The EU insisted the deal would comply with international laws on the treatment of refugees.
“The details that will be hammered out between now and the March European Council [summit] will obviously be in full compliance with both European and international law,” European Commission spokesman Alex Winterstein told reporters.
“There is now a very important understanding of principle, details will now be discussed, and you can be sure that the agreement that will come at the end of it will comply with both European and international law.”
‘Quick-fix’
On the same day, Vincent Cochetel, Europe regional director of UNHCR, said that the EU’s “quick fix” deal to send back refugees en masse to Turkey would contravene their right to protection under European and international law.
Cochetel said that Europe’s commitment to resettle 20,000 refugees over two years, on a voluntary basis, remained “very low.”
“The collective expulsion of foreigners is prohibited under the European Convention of Human Rights,” Cochetel told a news briefing in Geneva, according to Reuters.
“An agreement that would be tantamount to a blanket return to a third country is not consistent with European law, not consistent with international law,” he said.
Europe had not even fulfilled its agreement last September to relocate 66,000 refugees from Greece, redistributing only 600 to date within the bloc, Cochetel said earlier.
“What didn’t happen from Greece, will it happen from Turkey? We’ll see, I have some doubts,” he said on Swiss radio RTS.
The U.N. Children’s Fund (UNICEF) voiced deep concerns about the agreement, noting that “too many details still remain unclear.”

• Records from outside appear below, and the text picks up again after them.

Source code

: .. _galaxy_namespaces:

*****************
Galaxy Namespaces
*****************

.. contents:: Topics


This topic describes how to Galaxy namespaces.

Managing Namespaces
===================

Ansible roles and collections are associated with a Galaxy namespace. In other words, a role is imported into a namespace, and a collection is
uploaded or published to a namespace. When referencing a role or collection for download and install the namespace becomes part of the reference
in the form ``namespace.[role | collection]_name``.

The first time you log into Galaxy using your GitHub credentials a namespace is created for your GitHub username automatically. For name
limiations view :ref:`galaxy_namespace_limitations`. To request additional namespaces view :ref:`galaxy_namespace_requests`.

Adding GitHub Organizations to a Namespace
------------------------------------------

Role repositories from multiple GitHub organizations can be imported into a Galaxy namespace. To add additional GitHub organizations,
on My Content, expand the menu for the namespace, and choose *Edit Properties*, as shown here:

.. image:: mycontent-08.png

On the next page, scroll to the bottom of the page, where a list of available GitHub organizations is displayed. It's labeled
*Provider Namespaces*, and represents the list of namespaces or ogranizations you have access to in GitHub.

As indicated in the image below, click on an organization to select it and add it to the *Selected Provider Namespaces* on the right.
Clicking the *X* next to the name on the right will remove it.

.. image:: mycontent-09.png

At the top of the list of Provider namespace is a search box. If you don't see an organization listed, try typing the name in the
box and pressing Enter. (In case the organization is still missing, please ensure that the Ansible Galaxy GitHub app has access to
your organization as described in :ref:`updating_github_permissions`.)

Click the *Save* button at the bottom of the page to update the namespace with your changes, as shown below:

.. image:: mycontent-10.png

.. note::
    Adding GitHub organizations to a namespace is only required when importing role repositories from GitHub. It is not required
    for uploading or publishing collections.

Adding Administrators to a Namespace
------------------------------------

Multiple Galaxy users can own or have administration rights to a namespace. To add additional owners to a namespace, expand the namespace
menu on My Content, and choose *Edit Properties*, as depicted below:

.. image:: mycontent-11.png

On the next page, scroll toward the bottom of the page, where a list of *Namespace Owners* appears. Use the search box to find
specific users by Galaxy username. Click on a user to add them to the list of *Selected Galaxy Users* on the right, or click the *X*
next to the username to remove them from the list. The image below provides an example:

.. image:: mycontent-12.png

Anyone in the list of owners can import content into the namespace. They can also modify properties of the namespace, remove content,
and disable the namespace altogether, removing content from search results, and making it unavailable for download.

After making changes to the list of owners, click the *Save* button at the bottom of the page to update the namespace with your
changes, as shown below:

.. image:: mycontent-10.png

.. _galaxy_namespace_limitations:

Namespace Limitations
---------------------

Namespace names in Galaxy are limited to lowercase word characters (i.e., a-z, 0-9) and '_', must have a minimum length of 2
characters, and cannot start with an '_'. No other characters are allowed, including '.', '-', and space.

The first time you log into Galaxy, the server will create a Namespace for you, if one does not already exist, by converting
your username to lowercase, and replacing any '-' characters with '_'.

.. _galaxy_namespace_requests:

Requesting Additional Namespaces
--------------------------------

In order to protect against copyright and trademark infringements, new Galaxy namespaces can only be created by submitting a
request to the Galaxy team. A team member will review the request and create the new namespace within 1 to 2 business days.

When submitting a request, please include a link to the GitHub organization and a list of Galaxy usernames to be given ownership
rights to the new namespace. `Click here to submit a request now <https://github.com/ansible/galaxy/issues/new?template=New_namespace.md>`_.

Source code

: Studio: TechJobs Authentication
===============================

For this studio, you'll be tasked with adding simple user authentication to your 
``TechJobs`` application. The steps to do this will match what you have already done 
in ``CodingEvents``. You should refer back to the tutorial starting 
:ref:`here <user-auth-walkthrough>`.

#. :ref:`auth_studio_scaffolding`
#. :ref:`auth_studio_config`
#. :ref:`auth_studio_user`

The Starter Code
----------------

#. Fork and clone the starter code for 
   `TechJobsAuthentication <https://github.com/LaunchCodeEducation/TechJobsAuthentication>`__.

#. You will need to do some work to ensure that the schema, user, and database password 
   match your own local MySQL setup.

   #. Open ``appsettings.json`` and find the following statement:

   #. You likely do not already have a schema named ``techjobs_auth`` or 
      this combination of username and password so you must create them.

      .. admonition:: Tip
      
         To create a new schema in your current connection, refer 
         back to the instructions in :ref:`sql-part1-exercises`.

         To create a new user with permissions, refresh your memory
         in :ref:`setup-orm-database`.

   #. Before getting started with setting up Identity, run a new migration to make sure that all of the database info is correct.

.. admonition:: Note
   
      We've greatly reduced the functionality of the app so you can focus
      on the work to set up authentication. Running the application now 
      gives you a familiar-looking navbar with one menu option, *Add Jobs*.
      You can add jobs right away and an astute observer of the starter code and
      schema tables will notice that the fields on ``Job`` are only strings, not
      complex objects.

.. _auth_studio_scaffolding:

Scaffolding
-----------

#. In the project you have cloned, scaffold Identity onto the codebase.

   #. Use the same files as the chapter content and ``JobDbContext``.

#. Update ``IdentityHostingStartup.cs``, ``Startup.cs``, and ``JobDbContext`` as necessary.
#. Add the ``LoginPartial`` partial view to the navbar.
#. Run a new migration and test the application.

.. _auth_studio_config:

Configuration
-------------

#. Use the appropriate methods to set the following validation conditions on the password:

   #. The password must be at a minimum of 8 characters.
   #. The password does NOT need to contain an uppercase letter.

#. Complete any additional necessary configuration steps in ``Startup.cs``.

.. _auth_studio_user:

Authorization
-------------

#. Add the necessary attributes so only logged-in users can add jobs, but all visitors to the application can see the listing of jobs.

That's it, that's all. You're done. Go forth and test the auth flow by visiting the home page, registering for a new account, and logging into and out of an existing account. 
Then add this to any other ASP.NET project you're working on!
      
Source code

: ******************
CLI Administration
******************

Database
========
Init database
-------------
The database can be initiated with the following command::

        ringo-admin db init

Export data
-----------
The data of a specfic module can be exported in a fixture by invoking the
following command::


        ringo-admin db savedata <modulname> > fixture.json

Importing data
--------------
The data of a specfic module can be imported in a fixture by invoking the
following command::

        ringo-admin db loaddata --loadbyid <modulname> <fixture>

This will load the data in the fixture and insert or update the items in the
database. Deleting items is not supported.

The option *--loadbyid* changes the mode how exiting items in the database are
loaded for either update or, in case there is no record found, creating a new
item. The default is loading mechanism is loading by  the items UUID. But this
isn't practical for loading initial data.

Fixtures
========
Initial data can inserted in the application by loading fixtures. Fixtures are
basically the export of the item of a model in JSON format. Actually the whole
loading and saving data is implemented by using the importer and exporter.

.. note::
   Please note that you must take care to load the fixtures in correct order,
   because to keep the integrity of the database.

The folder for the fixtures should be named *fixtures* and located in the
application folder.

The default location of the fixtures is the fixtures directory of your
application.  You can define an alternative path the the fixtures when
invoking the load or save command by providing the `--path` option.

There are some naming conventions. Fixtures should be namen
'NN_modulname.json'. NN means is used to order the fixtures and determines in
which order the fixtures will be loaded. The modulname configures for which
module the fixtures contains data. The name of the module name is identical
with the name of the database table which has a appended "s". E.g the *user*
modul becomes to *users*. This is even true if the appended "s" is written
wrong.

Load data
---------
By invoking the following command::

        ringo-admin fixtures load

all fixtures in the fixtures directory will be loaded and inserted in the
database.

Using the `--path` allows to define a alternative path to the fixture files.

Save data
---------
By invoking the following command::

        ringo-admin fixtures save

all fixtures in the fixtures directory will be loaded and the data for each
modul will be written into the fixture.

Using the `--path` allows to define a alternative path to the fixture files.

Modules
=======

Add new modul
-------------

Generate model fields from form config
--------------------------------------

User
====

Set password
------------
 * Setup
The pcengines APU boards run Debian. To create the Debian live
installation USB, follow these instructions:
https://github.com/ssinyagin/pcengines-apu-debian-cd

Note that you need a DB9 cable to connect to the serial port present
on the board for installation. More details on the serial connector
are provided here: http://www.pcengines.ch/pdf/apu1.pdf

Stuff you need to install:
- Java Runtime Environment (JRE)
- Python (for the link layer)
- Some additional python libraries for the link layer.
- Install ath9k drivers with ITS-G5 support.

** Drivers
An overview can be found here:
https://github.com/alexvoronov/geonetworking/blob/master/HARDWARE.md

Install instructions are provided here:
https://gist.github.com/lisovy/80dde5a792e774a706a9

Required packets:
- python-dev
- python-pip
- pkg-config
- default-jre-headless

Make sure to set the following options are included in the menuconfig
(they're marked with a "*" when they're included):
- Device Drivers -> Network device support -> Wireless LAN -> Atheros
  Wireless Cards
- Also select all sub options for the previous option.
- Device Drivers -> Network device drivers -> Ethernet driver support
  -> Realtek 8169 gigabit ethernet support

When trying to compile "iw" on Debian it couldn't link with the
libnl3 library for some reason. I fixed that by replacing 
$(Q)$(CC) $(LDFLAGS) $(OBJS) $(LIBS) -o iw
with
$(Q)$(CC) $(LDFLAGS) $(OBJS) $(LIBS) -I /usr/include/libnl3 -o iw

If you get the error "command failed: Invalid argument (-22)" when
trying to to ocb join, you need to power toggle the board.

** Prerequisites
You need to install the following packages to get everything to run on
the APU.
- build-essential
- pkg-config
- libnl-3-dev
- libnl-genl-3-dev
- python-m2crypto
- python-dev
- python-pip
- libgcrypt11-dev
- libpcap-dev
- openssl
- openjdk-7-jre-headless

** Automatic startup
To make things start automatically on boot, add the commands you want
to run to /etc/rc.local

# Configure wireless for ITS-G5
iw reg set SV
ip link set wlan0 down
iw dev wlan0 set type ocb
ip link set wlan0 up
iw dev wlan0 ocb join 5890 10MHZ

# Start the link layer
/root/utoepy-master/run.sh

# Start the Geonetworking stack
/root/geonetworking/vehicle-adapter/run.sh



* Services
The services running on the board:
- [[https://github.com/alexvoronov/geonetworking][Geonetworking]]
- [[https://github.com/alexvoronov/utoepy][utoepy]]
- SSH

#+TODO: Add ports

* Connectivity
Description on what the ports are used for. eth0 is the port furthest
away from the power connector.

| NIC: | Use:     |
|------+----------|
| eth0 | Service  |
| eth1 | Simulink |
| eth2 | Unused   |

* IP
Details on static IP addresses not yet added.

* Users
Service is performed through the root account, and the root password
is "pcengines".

“The fundamental principle of ‘do no harm’ must apply every step of way,” UNICEF spokeswoman Sarah Crowe told the briefing.
“That means first and foremost that children’s right to claim international protection must be guaranteed. Children should not to be returned if they face risks including detention, forced recruitment, trafficking or exploitation.”
Amnesty slams EU-Turkey deal
Meanwhile, Amnesty International slammed the results of the EU-Turkey Summit, urging that the deal is a “death blow to the right to seek asylum.”
According to Amnesty International, this plan is “wrought with moral and legal flaws.”
“The persistent preoccupation with shipping people back to Turkey instead of making unconditional efforts on resettlement and offering other safe and legal ways to Europe shows an alarmingly short-sighted and inhumane attitude to handling this crisis” said an Amnesty statement after the EU-Turkey summit held in Brussels, on March 7.
“EU and Turkish leaders have today sunk to a new low, effectively horse trading away the rights and dignity of some of the world’s most vulnerable people. The idea of bartering refugees for refugees is not only dangerously dehumanising, but also offers no sustainable long term solution to the ongoing humanitarian crisis” said Iverna McGowan, Head of Amnesty International’s European Institutions Office.